I’m More Interested in Whether Being a Douche is a Choice

I’m More Interested in Whether Being a Douche is a Choice October 17, 2010

Republican candidate for the U.S. Senate in Colorado, Ken Buck, made a little news today saying on Meet the Press that he believes that being gay is “a choice,” and that homosexuality may be akin to alcoholism in that some can be predisposed to it from birth. His opponent, incumbent (and appointed) senator Michael Bennett, asserted this placed Buck outside the “mainstream” of opinion.

There’s a lot wrong with this beyond the obvious. First, I’ll tackle the lesser infraction. The question of whether homosexuality is a “choice” is not a question of political opinion — it’s a scientific claim; whether or not being gay is innate.
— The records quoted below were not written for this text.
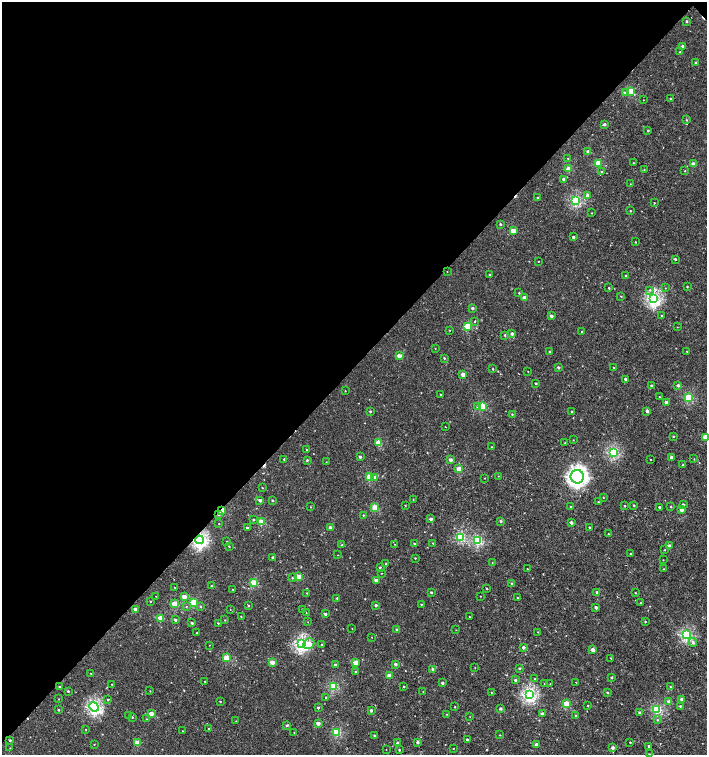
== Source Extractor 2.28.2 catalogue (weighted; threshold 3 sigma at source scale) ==
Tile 2 of 4 x 4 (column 2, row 1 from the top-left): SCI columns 1662-3071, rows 4516-6020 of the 6043 x 6058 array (HDU 1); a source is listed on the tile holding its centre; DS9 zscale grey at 2 x 2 block average (1 PNG px = mean of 2 x 2 image px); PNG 709 x 757 px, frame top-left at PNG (2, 2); each listed source drawn as its Kron ellipse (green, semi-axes under 4 px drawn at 4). Shown black and unused: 49% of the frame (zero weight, under 2 of 3 exposures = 2% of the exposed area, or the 3 px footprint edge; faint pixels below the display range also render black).
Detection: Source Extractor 2.28.2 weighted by HDU 2 'WHT'; one run over the whole footprint, this tile lists its part. Background -4.39e-05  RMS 0.0026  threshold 0.0116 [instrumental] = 3 sigma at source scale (4.5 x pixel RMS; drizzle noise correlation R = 1.50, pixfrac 1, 0.0396/0.0396 arcsec/px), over >= 5 px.
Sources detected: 296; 3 cosmic-ray / hot-pixel residue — neither listed nor drawn; the other 293 listed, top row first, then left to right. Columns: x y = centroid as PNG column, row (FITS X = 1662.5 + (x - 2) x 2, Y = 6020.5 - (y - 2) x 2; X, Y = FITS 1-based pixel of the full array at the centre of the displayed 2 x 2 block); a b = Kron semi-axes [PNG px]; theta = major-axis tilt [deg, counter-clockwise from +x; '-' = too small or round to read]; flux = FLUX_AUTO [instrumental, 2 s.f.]
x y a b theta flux
687 21 3 2 - 0.7
682 46 2 2 - 1.4
680 52 2 2 - 0.38
696 63 2 2 - 1.4
631 91 3 3 - 18
625 93 3 3 - 1.7
671 99 2 2 - 0.94
644 100 2 2 - 0.21
686 120 3 3 - 0.51
604 124 2 2 - 1.5
648 130 2 2 - 0.62
588 152 2 2 - 2.9
568 158 2 2 - 0.27
598 163 3 3 - 16
634 163 3 2 - 0.34
694 164 2 2 - 7.5
569 169 3 2 - 10
644 170 3 2 - 0.37
685 171 2 2 - 0.32
602 172 3 3 - 0.88
564 179 2 2 - 2.1
630 184 2 2 - 0.2
588 196 3 2 - 4.5
537 198 2 2 - 0.69
576 200 3 3 - 44
654 203 2 2 - 0.43
630 211 2 2 - 0.4
592 213 2 2 - 0.3
500 224 2 2 - 0.89
513 231 3 2 - 9.7
573 237 2 2 - 1.5
635 242 2 2 - 0.35
675 259 2 2 - 0.93
538 261 2 2 - 0.27
447 272 2 2 - 0.19
490 274 2 2 - 0.42
626 276 3 3 - 0.68
687 287 2 2 - 0.54
609 288 2 2 - 0.55
665 288 2 2 - 0.23
649 290 3 2 - 0.74
519 293 2 2 - 0.45
621 296 2 2 - 0.38
524 298 2 2 - 4.9
653 299 4 4 - 90
472 308 2 2 - 1.8
551 316 2 2 - 2.5
662 316 2 2 - 1
475 321 2 2 - 0.62
468 326 3 3 - 16
677 327 3 2 - 0.23
449 330 2 2 - 0.3
582 331 2 2 - 0.45
512 333 3 2 - 2.1
505 335 2 2 - 0.73
435 348 2 2 - 0.29
550 352 2 2 - 1
687 352 2 2 - 0.46
399 356 2 2 - 6.1
444 358 2 2 - 0.65
558 367 2 2 - 1.5
613 367 2 2 - 0.31
493 369 2 2 - 0.44
528 371 2 2 - 0.24
463 375 2 2 - 4.4
625 379 2 2 - 1.4
536 383 2 2 - 0.74
678 385 2 2 - 1.8
652 386 3 2 - 1.5
345 391 2 2 - 0.27
440 394 2 2 - 0.63
659 397 2 2 - 0.35
689 397 3 3 - 30
666 402 2 2 - 2.3
482 406 3 3 - 18
477 407 4 3 - 0.99
370 411 2 2 - 0.89
571 411 2 2 - 0.43
647 411 2 2 - 1.9
512 414 2 2 - 0.48
445 427 2 2 - 0.46
673 436 3 2 - 0.44
705 437 3 2 - 11
573 440 2 2 - 0.29
379 443 3 3 - 16
565 443 2 2 - 0.28
491 447 2 2 - 0.29
307 450 2 2 - 0.78
613 452 3 3 - 53
360 457 2 2 - 1.6
672 457 2 2 - 4.3
284 459 2 2 - 0.58
651 459 2 2 - 0.22
694 459 3 2 - 0.29
307 460 3 2 - 0.83
450 460 3 2 - 2.8
326 462 2 2 - 0.2
683 465 3 2 - 0.85
459 469 2 2 - 9.4
498 476 2 2 - 0.21
369 477 3 3 - 14
375 477 3 3 - 1.6
577 477 7 6 - 220
485 478 2 2 - 0.23
262 488 2 2 - 0.29
603 497 2 2 - 0.28
413 499 2 2 - 0.23
260 500 2 2 - 2.2
272 500 2 2 - 0.6
598 502 2 2 - 0.38
683 504 3 2 - 0.96
405 505 2 2 - 0.29
634 505 2 2 - 0.63
625 506 2 2 - 0.6
310 507 2 2 - 0.33
375 507 3 3 - 17
570 507 2 2 - 0.42
659 507 2 2 - 1.3
671 507 3 2 - 0.35
681 510 2 2 - 6.2
222 511 4 2 - 13
219 514 3 3 - 0.98
363 515 2 2 - 0.44
431 519 2 2 - 2.3
254 520 3 2 - 0.56
501 521 2 2 - 1.4
261 522 3 3 - 17
571 523 2 2 - 2.5
219 524 2 2 - 0.29
590 527 2 2 - 0.84
247 528 2 2 - 1.1
330 528 2 2 - 3
608 534 2 2 - 0.37
461 537 3 3 - 39
199 540 4 4 - 120
227 541 2 2 - 0.28
478 541 3 3 - 42
433 543 2 2 - 0.34
395 544 2 2 - 0.22
414 544 2 2 - 0.62
342 545 2 2 - 0.82
229 546 2 2 - 0.41
669 546 2 2 - 2.4
665 550 2 2 - 0.35
630 553 2 2 - 0.44
338 555 2 2 - 0.22
273 557 2 2 - 2.3
415 558 2 2 - 0.36
663 560 2 2 - 0.28
492 562 2 2 - 0.26
386 564 3 3 - 0.64
380 568 2 2 - 0.9
527 569 2 2 - 0.46
663 569 2 2 - 0.26
381 573 2 2 - 0.25
299 576 3 2 - 9.1
292 578 2 2 - 0.53
376 581 2 2 - 2.9
254 583 3 3 - 20
512 584 3 2 - 0.52
211 586 2 2 - 0.57
175 588 3 2 - 0.37
233 589 2 2 - 0.39
487 589 3 2 - 0.45
431 592 2 2 - 1.1
597 592 2 2 - 2
307 593 2 2 - 0.35
635 593 2 2 - 0.41
156 596 2 2 - 0.19
480 596 2 2 - 0.2
184 597 3 2 - 5.8
337 598 2 2 - 0.95
517 598 2 2 - 0.4
150 601 2 2 - 0.4
194 602 3 3 - 19
641 603 2 2 - 0.51
175 604 3 3 - 14
421 604 2 2 - 0.45
376 605 2 2 - 1.6
248 606 2 2 - 0.53
186 607 2 2 - 0.41
201 607 3 2 - 0.47
596 608 2 2 - 1.8
136 609 2 2 - 5.5
302 609 2 2 - 0.65
230 610 2 2 - 0.2
306 613 2 2 - 0.26
325 614 2 2 - 1.7
241 616 2 2 - 0.28
470 617 2 2 - 0.34
161 618 3 2 - 14
175 620 2 2 - 1.5
225 620 2 2 - 0.3
308 622 2 2 - 0.18
645 622 2 2 - 0.48
192 623 2 2 - 1.1
218 623 2 2 - 0.5
352 629 2 2 - 0.22
397 629 2 2 - 1.1
456 630 2 2 - 0.22
538 632 3 2 - 0.26
197 633 2 2 - 0.38
686 635 3 3 - 57
372 637 2 2 - 0.21
693 642 4 3 - 1.3
301 644 4 4 - 88
309 644 6 5 - 5.2
209 645 2 2 - 0.23
322 645 2 2 - 0.6
523 647 2 2 - 2.1
593 650 3 2 - 3.8
227 658 3 3 - 16
611 658 3 3 - 0.42
272 662 2 2 - 6
355 663 3 2 - 8.1
395 664 2 2 - 2.1
335 665 2 2 - 1.4
475 668 2 2 - 0.22
519 668 2 2 - 1
433 669 2 2 - 1.6
356 672 3 2 - 0.54
91 673 2 2 - 0.49
389 676 3 2 - 9.4
612 677 2 2 - 1.2
535 679 2 2 - 0.29
515 680 3 2 - 0.99
204 681 2 2 - 0.32
576 682 2 2 - 0.19
442 683 2 2 - 1.2
111 684 2 2 - 0.3
544 684 3 2 - 0.41
550 684 2 2 - 0.19
333 686 3 3 - 33
59 687 2 2 - 0.76
404 687 2 2 - 0.59
670 687 2 2 - 0.48
68 691 2 2 - 0.87
150 691 2 2 - 0.3
423 692 2 2 - 0.24
491 692 2 2 - 0.33
607 693 2 2 - 0.58
529 694 4 3 - 87
326 697 2 2 - 0.66
59 699 2 2 - 0.33
108 699 2 2 - 0.67
682 699 2 2 - 5
220 701 2 2 - 0.42
669 702 3 3 - 3
567 704 3 3 - 17
588 706 2 2 - 0.33
680 706 3 3 - 0.57
94 707 5 4 - 90
455 707 2 2 - 0.45
318 708 2 2 - 1.3
500 709 2 2 - 1.3
657 709 3 3 - 45
58 710 2 2 - 0.64
371 710 2 2 - 1.5
151 713 2 2 - 5.3
640 713 2 2 - 1.9
446 714 2 2 - 0.27
542 714 2 2 - 2.7
129 715 2 2 - 0.29
576 716 2 2 - 0.92
132 717 2 2 - 0.51
470 717 2 2 - 0.17
147 719 3 2 - 0.31
657 720 3 3 - 0.52
236 721 2 2 - 0.3
318 723 2 2 - 4.4
287 725 3 3 - 1
86 729 2 2 - 0.34
208 729 3 3 - 0.43
182 731 2 2 - 0.19
294 732 3 2 - 0.36
337 732 3 3 - 29
500 735 2 2 - 0.32
375 736 3 2 - 1.2
467 739 2 2 - 0.7
10 740 2 2 - 0.99
417 742 2 2 - 1.4
630 742 2 2 - 0.44
137 743 3 2 - 11
397 743 3 2 - 0.77
94 744 2 2 - 0.32
536 744 2 2 - 3.4
649 746 2 2 - 0.73
10 748 2 2 - 0.19
453 748 2 2 - 0.27
612 748 2 2 - 2
386 750 2 2 - 0.57
399 750 2 2 - 0.57
649 754 3 2 - 0.43
Overlapping masked pixels (flux is a lower limit): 3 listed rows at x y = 222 511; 219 514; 199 540
Isophote crosses this tile's border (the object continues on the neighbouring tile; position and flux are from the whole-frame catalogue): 2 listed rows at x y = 705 437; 649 754
Diffuse or blended objects may show on this block-average render without a row.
So whether or not one’s belief about that claim is “mainstream” is irrelevant. Evolution by natural selection is a fact, but the majority of Americans don’t accept it. But its veracity has nothing to do with whether or not it is a mainstream view.

Now the bigger problem, which has bothered me for years. The question put to Ken Buck, whether or not homosexuality is a choice, implies that if it were merely a choice then it would somehow be okay to be anti-gay, and also implies that homosexuality is some kind of affliction or moral stain that is better avoided prima facia. This is hogwash.

For the record: It doesn’t matter if you wound up gay through by accident of birth, whether you decided out of whole cloth to be gay all on your own, or whether you’re gay or straight depending on the time of day or phases of the Moon. The point is that it’s only the business of the person in question. The only subjective, moral question is how one person treats another, not whether or how one person loves another.

So let’s stop asking whether or not homosexuality is a choice, because it doesn’t matter. What matters is how we behave toward each other. Instead, someone should ask folks like Ken Buck and the other Tea Partiers and theocrats whether their bigotry toward people different from them is a choice, or whether they’re just born that way.